Yeah, well I think we said that the random saving from that debt repayment would be $5 million as there were some small rise up with the advanced cost on that previous facility. So I think on a P&L basis to this year, we’re looking at about $17 million to the year is that right or not?

Randy Gress

May be a little more from the first quarter may be 18 but on the manual, going forward basis $17 million.

Neil Salmon

Yes, $17 million annualized from the second quarter on it.

Operator

Your next question comes from the line of Richard O'Reilly of Standard & Poor's, please proceed.

Richard O'Reilly - Standard & Poor's

Asked about Mexico. The alternate supply, are you looking at receiving asset from other suppliers or you’re just looking at rock as a replacement.

Randy Gress

Richard, for I think what we had done historically prior to last year, was focused on rock because that’s by far our best way to operate the plant down there but the type of integration we have in the sulfuric production. As far as going forward, our plans are to source rock all though we do have the option to source MGA but the desire is to again go with rock as our base raw material.

Operator

You have a follow-up question from the line of Adam France please proceed.

Adam France - 1492 Capital

Yes, thank you. Randy with the balance sheet in great shape and business improving any thoughts on tying the dividend more directly to your bottom line EPS?

Randy Gress

Let me ask Neil to answer that.

Neil Salmon

Yes. I mean I think our focus on the moment is on investment potential and we’ve talked about some what high level of capital expenditure this year. We also expect a high level next year and also bolt-on acquisitions as Randy has mentioned.

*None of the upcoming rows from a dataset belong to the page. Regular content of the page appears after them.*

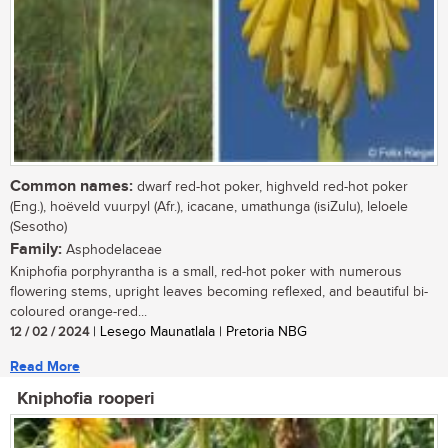
Common names:
dwarf red-hot poker, highveld red-hot poker
(Eng.), hoëveld vuurpyl (Afr.), icacane, umathunga (isiZulu), leloele
(Sesotho)
Family:
Asphodelaceae
Kniphofia porphyrantha is a small, red-hot poker with numerous
flowering stems, upright leaves becoming reflexed, and beautiful bi-
coloured orange-red...
12 / 02 / 2024
| Lesego Maunatlala | Pretoria NBG
Read More
Kniphofia rooperi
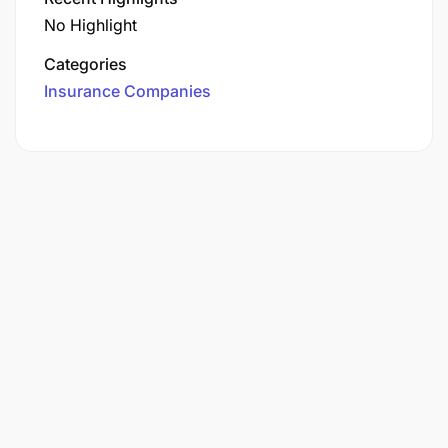
No Highlight
Categories
Insurance Companies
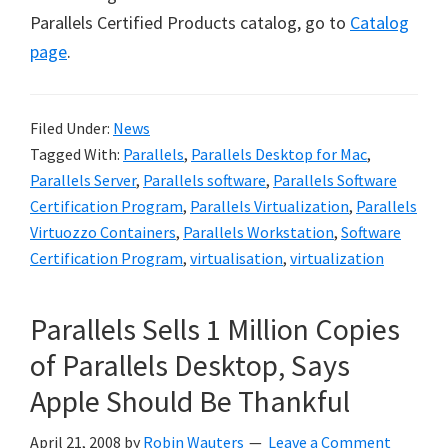
Parallels Certified Products catalog, go to
Catalog
page
.
Filed Under:
News
Tagged With:
Parallels
,
Parallels Desktop for Mac
,
Parallels Server
,
Parallels software
,
Parallels Software
Certification Program
,
Parallels Virtualization
,
Parallels
Virtuozzo Containers
,
Parallels Workstation
,
Software
Certification Program
,
virtualisation
,
virtualization
Parallels Sells 1 Million Copies
of Parallels Desktop, Says
Apple Should Be Thankful
April 21, 2008
by
Robin Wauters
Leave a Comment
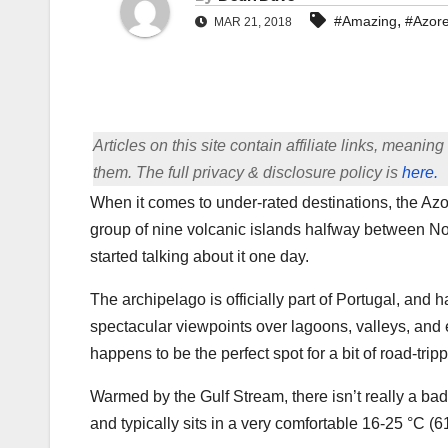
,
#Amazing
#Azor
MAR 21, 2018
Articles on this site contain affiliate links, meani
them. The full privacy & disclosure policy is
here.
When it comes to under-rated destinations, the Azore
group of nine volcanic islands halfway between No
started talking about it one day.
The archipelago is officially part of Portugal, and
spectacular viewpoints over lagoons, valleys, and 
happens to be the perfect spot for a bit of road-tripp
Warmed by the Gulf Stream, there isn’t really a bad ti
and typically sits in a very comfortable 16-25 °C (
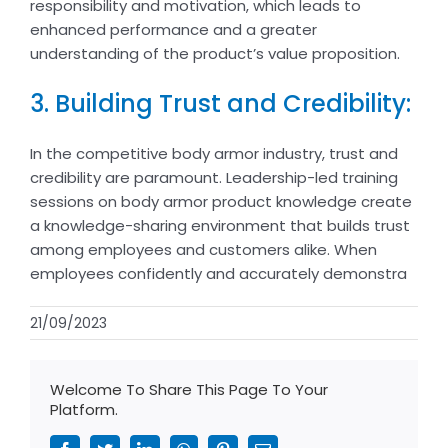
responsibility and motivation, which leads to
enhanced performance and a greater
understanding of the product’s value proposition.
3. Building Trust and Credibility:
In the competitive body armor industry, trust and
credibility are paramount. Leadership-led training
sessions on body armor product knowledge create
a knowledge-sharing environment that builds trust
among employees and customers alike. When
employees confidently and accurately demonstra
21/09/2023
Welcome To Share This Page To Your
Platform.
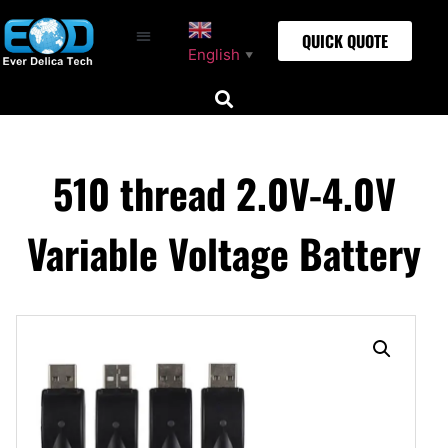
QUICK QUOTE
English
▼
510 thread 2.0V-4.0V
Variable Voltage Battery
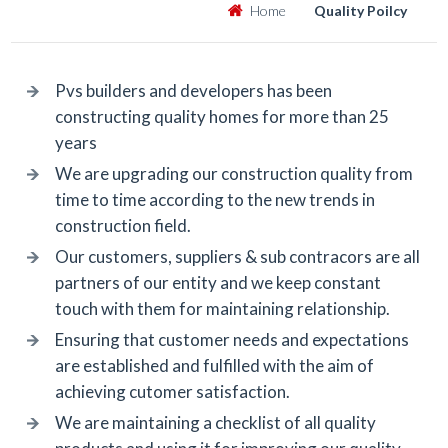
Home
Quality Poilcy
Pvs builders and developers has been
constructing quality homes for more than 25
years
We are upgrading our construction quality from
time to time according to the new trends in
construction field.
Our customers, suppliers & sub contracors are all
partners of our entity and we keep constant
touch with them for maintaining relationship.
Ensuring that customer needs and expectations
are established and fulfilled with the aim of
achieving cutomer satisfaction.
We are maintaining a checklist of all quality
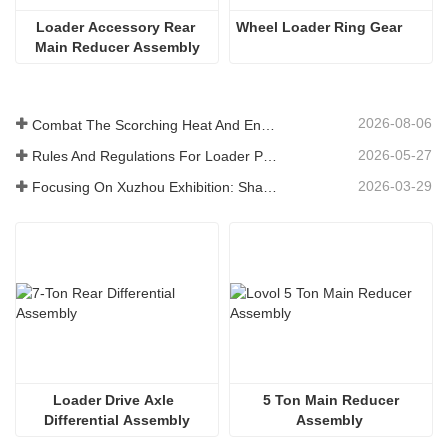
Loader Accessory Rear 
Wheel Loader Ring Gear
Main Reducer Assembly
2026-08-06
Combat The Scorching Heat And Ensure Delivery - The Company Successfully Completed The Task Of Shipping Loader Accessories
2026-05-27
Rules And Regulations For Loader Parts Production Workshop ——Shandong Zhaokun Engineering Machinery Co., Ltd
2026-03-29
Focusing On Xuzhou Exhibition: Shandong Zhaokun Engineering Machinery Co., Ltd. Lnterprets The New Strength Of Loader Parts With "Source Advantage"
Loader Drive Axle  
 5 Ton Main Reducer 
Differential Assembly
Assembly 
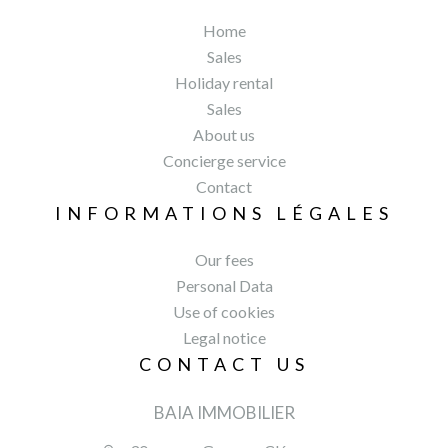
Home
Sales
Holiday rental
Sales
About us
Concierge service
Contact
INFORMATIONS LÉGALES
Our fees
Personal Data
Use of cookies
Legal notice
CONTACT US
BAIA IMMOBILIER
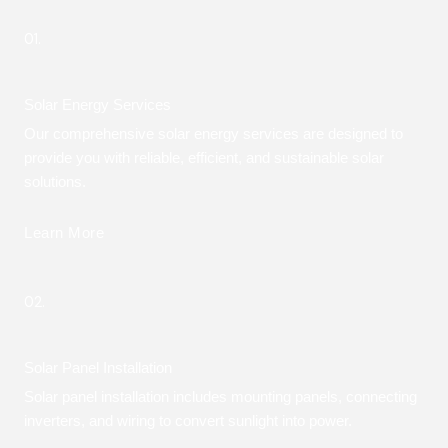
01.
Solar Energy Services
Our comprehensive solar energy services are designed to
provide you with reliable, efficient, and sustainable solar
solutions.
Learn More
02.
Solar Panel Installation
Solar panel installation includes mounting panels, connecting
inverters, and wiring to convert sunlight into power.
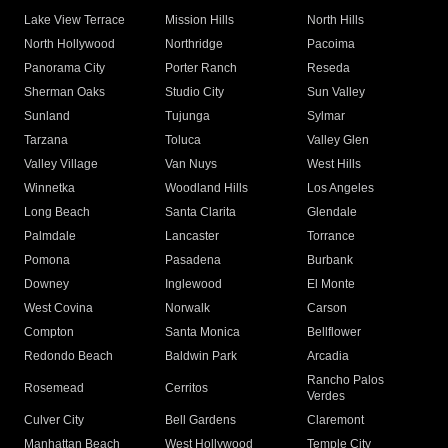
Lake View Terrace
Mission Hills
North Hills
North Hollywood
Northridge
Pacoima
Panorama City
Porter Ranch
Reseda
Sherman Oaks
Studio City
Sun Valley
Sunland
Tujunga
Sylmar
Tarzana
Toluca
Valley Glen
Valley Village
Van Nuys
West Hills
Winnetka
Woodland Hills
Los Angeles
Long Beach
Santa Clarita
Glendale
Palmdale
Lancaster
Torrance
Pomona
Pasadena
Burbank
Downey
Inglewood
El Monte
West Covina
Norwalk
Carson
Compton
Santa Monica
Bellflower
Redondo Beach
Baldwin Park
Arcadia
Rancho Palos
Rosemead
Cerritos
Verdes
Culver City
Bell Gardens
Claremont
Manhattan Beach
West Hollywood
Temple City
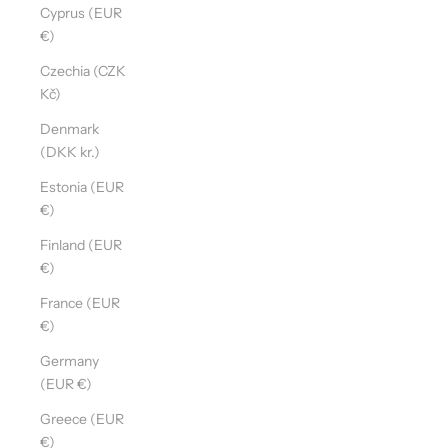
Cyprus (EUR
€)
Czechia (CZK
Kč)
Denmark
(DKK kr.)
Estonia (EUR
€)
Finland (EUR
€)
France (EUR
€)
Germany
(EUR €)
Greece (EUR
€)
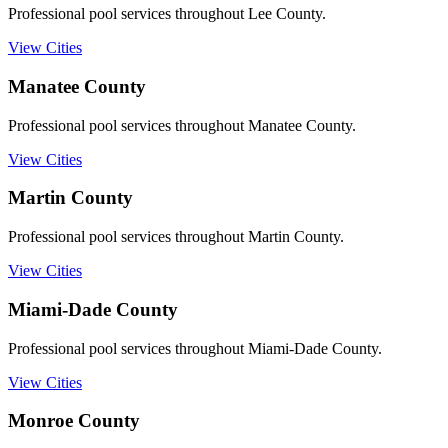
Professional pool services throughout Lee County.
View Cities
Manatee
County
Professional pool services throughout Manatee County.
View Cities
Martin
County
Professional pool services throughout Martin County.
View Cities
Miami-Dade
County
Professional pool services throughout Miami-Dade County.
View Cities
Monroe
County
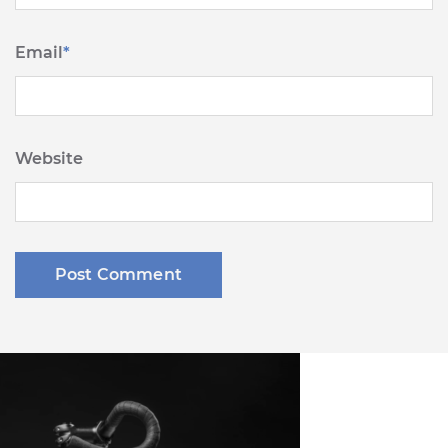
Email
*
Website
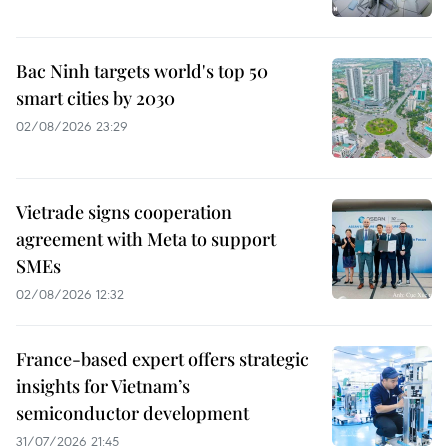
Bac Ninh targets world's top 50
smart cities by 2030
02/08/2026 23:29
Vietrade signs cooperation
agreement with Meta to support
SMEs
02/08/2026 12:32
France-based expert offers strategic
insights for Vietnam’s
semiconductor development
31/07/2026 21:45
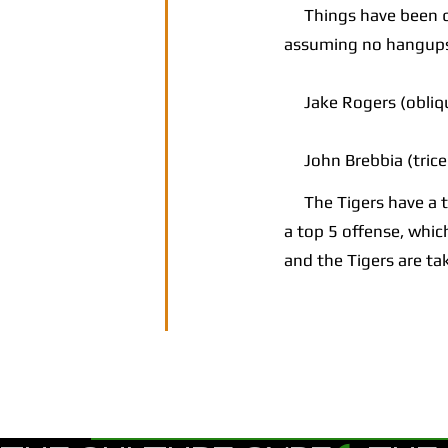
Things have been qui
assuming no hangup
Jake Rogers (oblique
John Brebbia (trice
The Tigers have a top
a top 5 offense, which
and the Tigers are ta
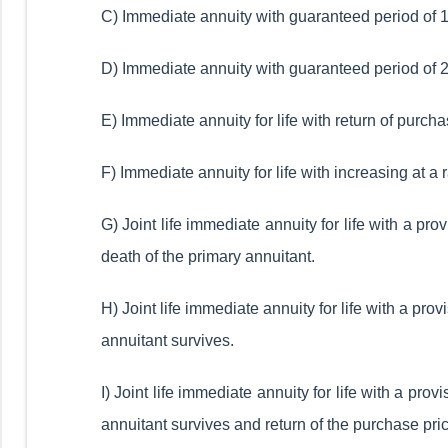
C) Immediate annuity with guaranteed period of 15
D) Immediate annuity with guaranteed period of 20
E) Immediate annuity for life with return of purcha
F) Immediate annuity for life with increasing at a 
G) Joint life immediate annuity for life with a pr
death of the primary annuitant.
H) Joint life immediate annuity for life with a pr
annuitant survives.
I) Joint life immediate annuity for life with a pr
annuitant survives and return of the purchase pric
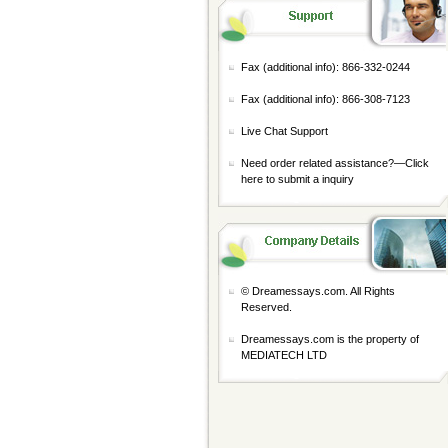
Fax (additional info): 866-332-0244
Fax (additional info): 866-308-7123
Live Chat Support
Need order related assistance?—
Click
here to submit a inquiry
© Dreamessays.com. All Rights
Reserved.
Dreamessays.com is the property of
MEDIATECH LTD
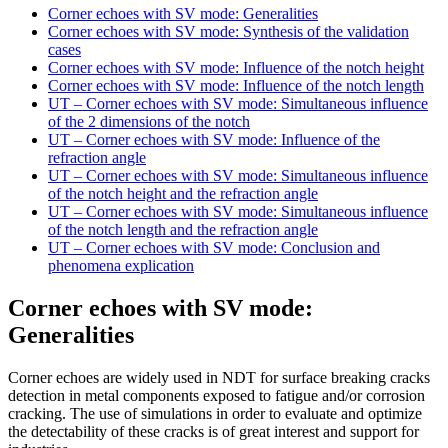
Corner echoes with SV mode: Generalities
Corner echoes with SV mode: Synthesis of the validation
cases
Corner echoes with SV mode: Influence of the notch height
Corner echoes with SV mode: Influence of the notch length
UT – Corner echoes with SV mode: Simultaneous influence
of the 2 dimensions of the notch
UT – Corner echoes with SV mode: Influence of the
refraction angle
UT – Corner echoes with SV mode: Simultaneous influence
of the notch height and the refraction angle
UT – Corner echoes with SV mode: Simultaneous influence
of the notch length and the refraction angle
UT – Corner echoes with SV mode: Conclusion and
phenomena explication
Corner echoes with SV mode:
Generalities
Corner echoes are widely used in NDT for surface breaking cracks
detection in metal components exposed to fatigue and/or corrosion
cracking. The use of simulations in order to evaluate and optimize
the detectability of these cracks is of great interest and support for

So, we need to get further and understand the amount potential before looking at any alternatives on dividend policy that of course, we do plan to maintain the current level of dividend payment.

Operator

At this time, there are no further questions. I would like to turn the call back over to Mr. Randy Gress for closing remarks.

Randy Gress

I would like to thank you for joining us for the call this morning and I look forward to updating you on our further progress again next quarter. Good bye now.

Operator

Thank you for joining today’s conference. This concludes the presentation. You may now disconnect. Good day.